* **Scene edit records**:
══════

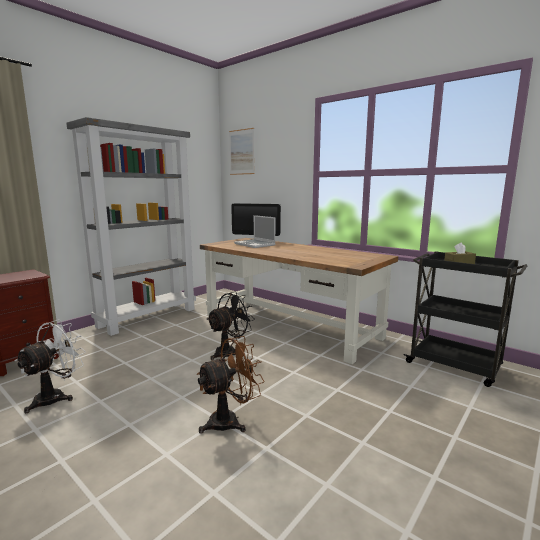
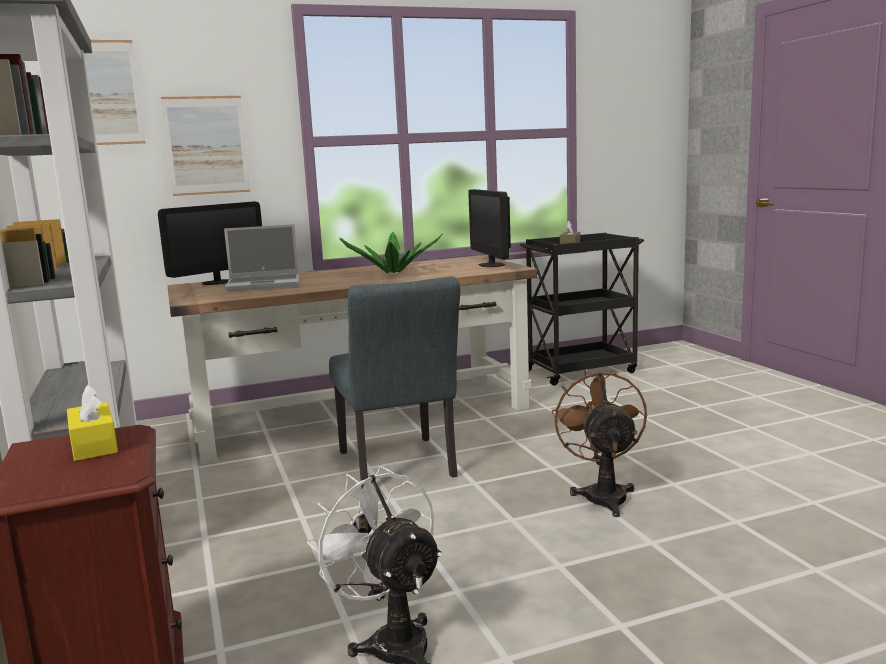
camera: 60 degrees left, 0 degrees up
(24, 275) = (94, 445): none -> yellow tissue box
(229, 352) = (399, 468): black fan -> grey chair
(274, 175) = (206, 145): none -> picture
(309, 252) = (393, 272): none -> potted plant
(361, 261) = (492, 265): none -> monitor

══════

* **DESCRIPTION OF THE TASK**: Restate each entry word for word. Omit every picture.

* **YOUR SOLUTION**:
camera: 60 degrees left, 0 degrees up
(24, 275) = (94, 445): none -> yellow tissue box
(229, 352) = (399, 468): black fan -> grey chair
(274, 175) = (206, 145): none -> picture
(309, 252) = (393, 272): none -> potted plant
(361, 261) = (492, 265): none -> monitor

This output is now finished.